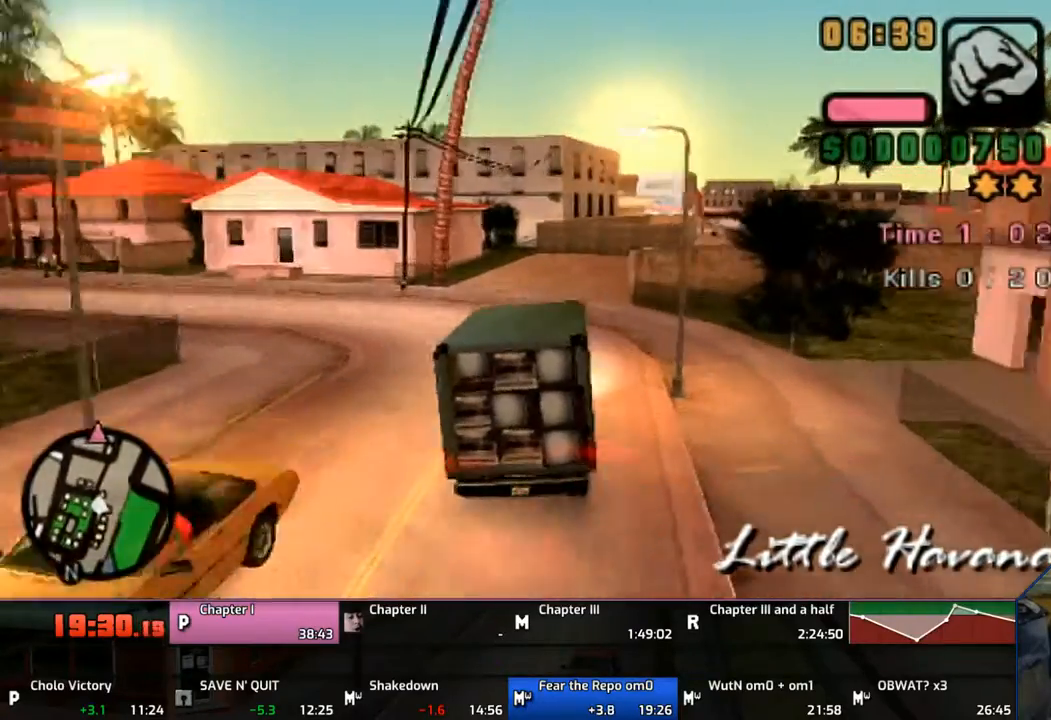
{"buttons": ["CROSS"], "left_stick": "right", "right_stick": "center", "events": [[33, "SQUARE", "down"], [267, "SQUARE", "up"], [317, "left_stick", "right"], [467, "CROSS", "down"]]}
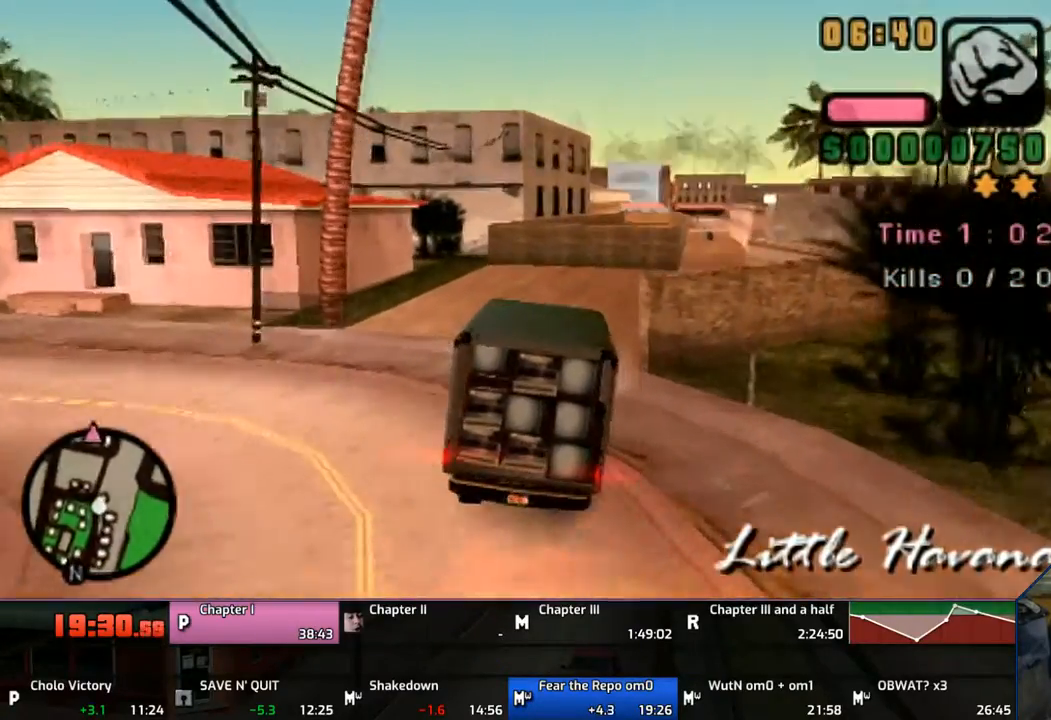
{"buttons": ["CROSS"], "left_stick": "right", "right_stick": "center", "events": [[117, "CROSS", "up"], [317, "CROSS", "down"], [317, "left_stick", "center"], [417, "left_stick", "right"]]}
---*---
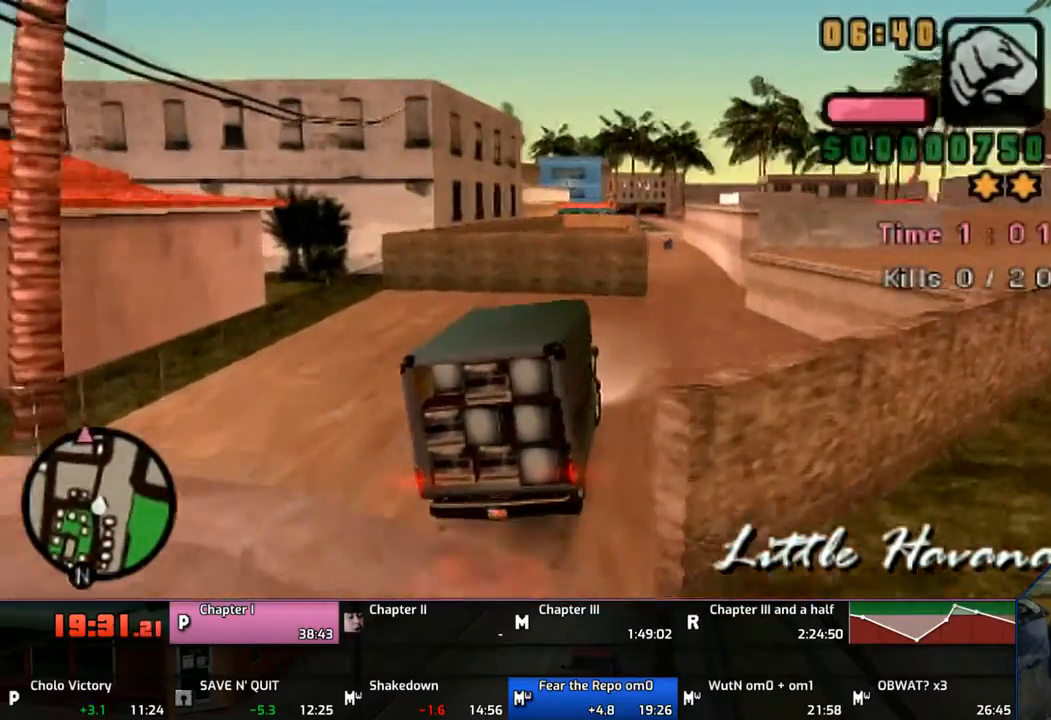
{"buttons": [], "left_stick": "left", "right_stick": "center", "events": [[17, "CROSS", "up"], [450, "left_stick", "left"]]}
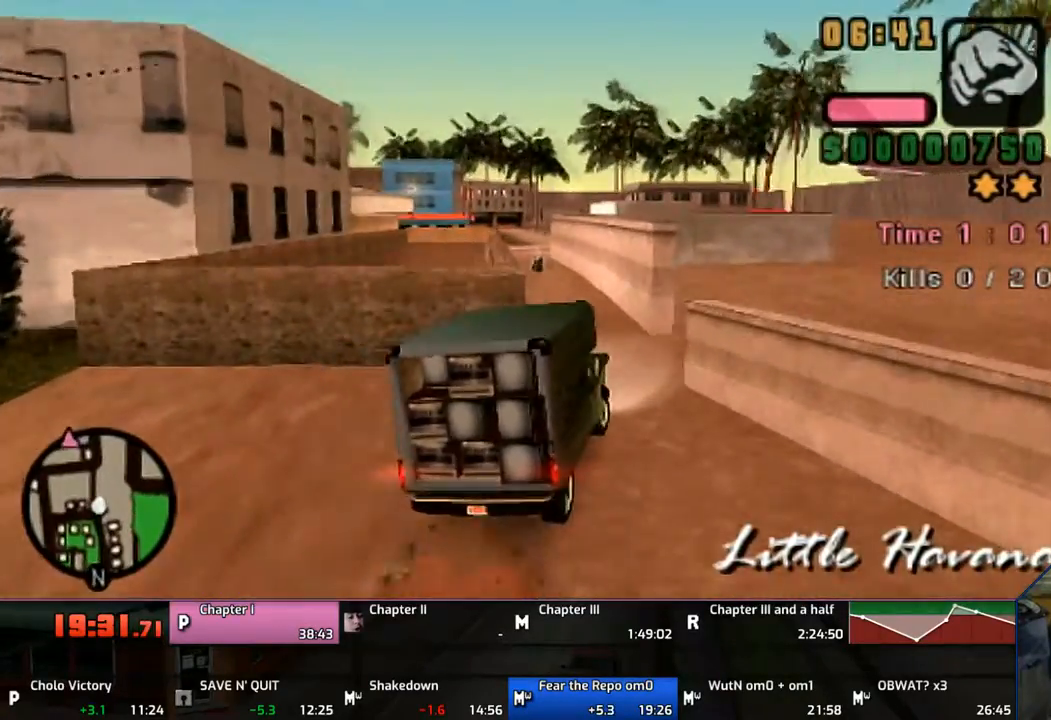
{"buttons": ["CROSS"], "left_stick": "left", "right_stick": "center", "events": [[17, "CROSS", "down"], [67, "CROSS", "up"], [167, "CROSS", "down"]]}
---*---
Some lines of the records may contain the string "down". State how many do, as a number alone.

— Solution —
3